Perhaps the commonest use of the term is to indicate that the bishops of the world, as a body, are heirs of the twelve Apostles. In a sense, as Fr. Gregory Baum, O. S. A., has remarked, its more basic meaning refers to the Church as a whole. "The Church being the mystery of charity in the world, incarnate in a community, embraces her members in such a way that in all significant actions all members are in some sense involved." The fact remains, however, that the concept of a body of bishops acting collegiately, as a college or conference, has rightly attracted the greatest attention and interest at the present moment.
Like so many developments in the Church, interest in this concept represents a return to, or renewal of interest in, a very ancient Catholic tradition. Indeed, some see in this renewed emphasis a much needed corrective to popular thinking. For some time, a common tendency has been to picture the Church in such a way as to leave the inadequate impression that all power and teaching authority is in the Pope. Actually, the bishops, in union with the Pope, their head, exercise their sacred ministry for the good of the universal Catholic community. Events in the first session of the Council served to demonstrate the high consciousness which the bishops of the whole world have of their corporate responsibility.

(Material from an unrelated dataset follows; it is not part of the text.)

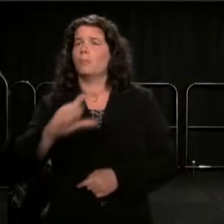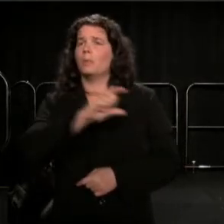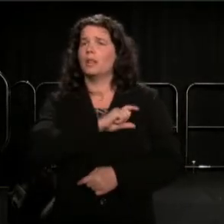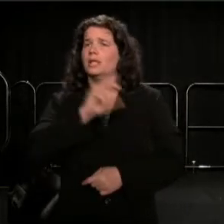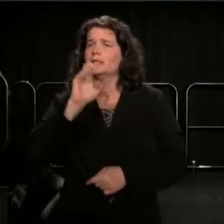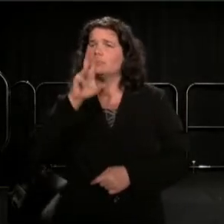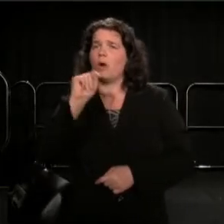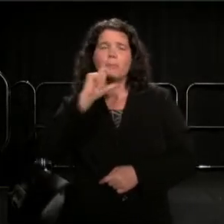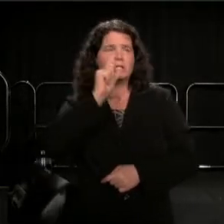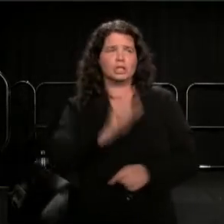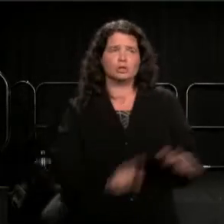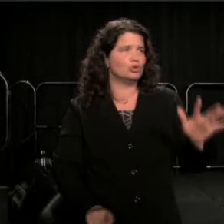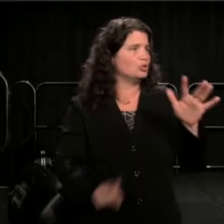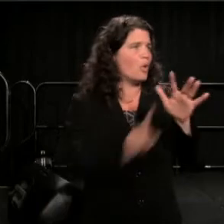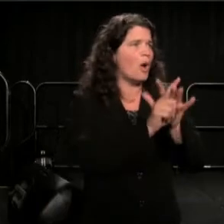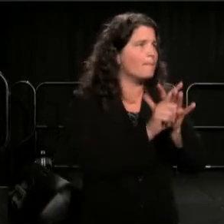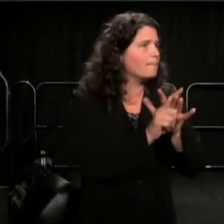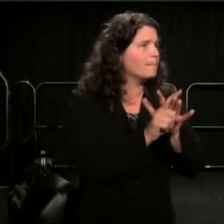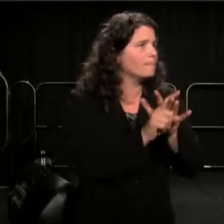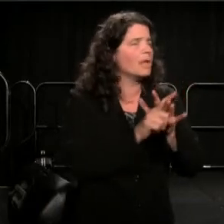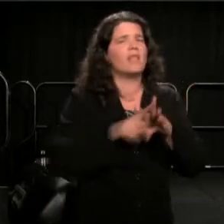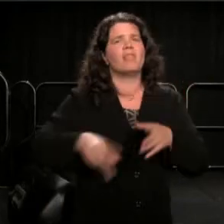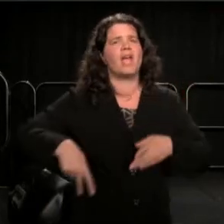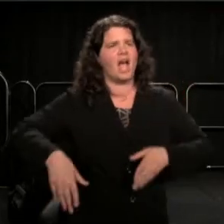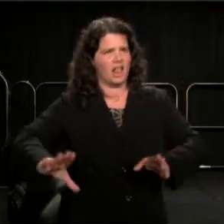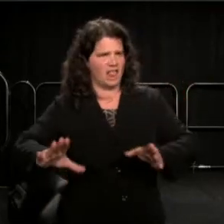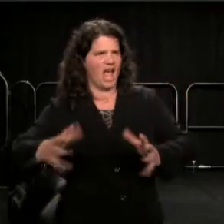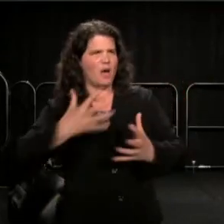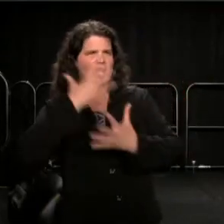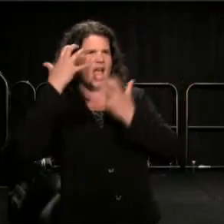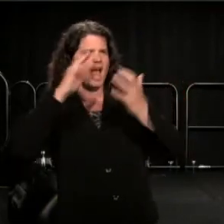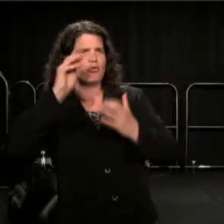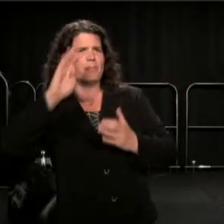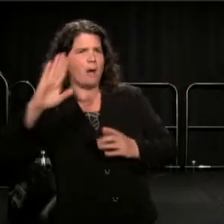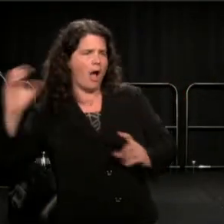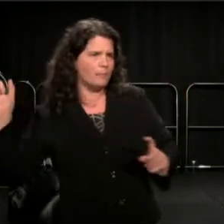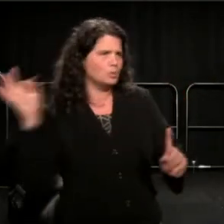they allowed an angry mob to come and beat you,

As a matter of fact, such a reorientation toward more autonomous corporate or collegiate exercise of their episcopal office by national or regional groups of bishops has long been under way. Here in the United States, the National Catholic Welfare Conference came into existence more than forty years ago. Today it ranks as the second oldest episcopal conference in the world. After World War II, increased realization of the complexity of problems in the modern world, and of the need for greater flexibility in dealing with local problems on the scene, gave a sharp impetus to the establishment of similar organizations in many places. In 1955, with the setting up of the Latin American Bishops' Council (CELAM), the first federation of hierarchies of different countries came into being. Most recently, the creation last October of a secretariat for all African bishops—designed primarily to co-ordinate their efforts at the Council—marked yet another significant advance in this same direction.
The present moment poses what may well be the most pressing demand on such bodies for the exercise of collegiate responsibility by the hierarchies of the world. Experience at the Council's first sessions revealed the necessity for joint preparatory labors and co-ordinated efforts if the Council is to accomplish its objectives and complete them in a reasonable time. To this end, German-speaking bishops from five European nations have already met in Munich, in February, in response to the Pope's urgent request for unremitting, co-operative work by all the bishops during this time of recess.
It is probable that similar meetings will take place in Europe and elsewhere before the regular sessions of the Council resume in September. Through this very process, one can also expect a further clarification of the concept of "collegiality" and its special relevance for the inner life of the Church in our times.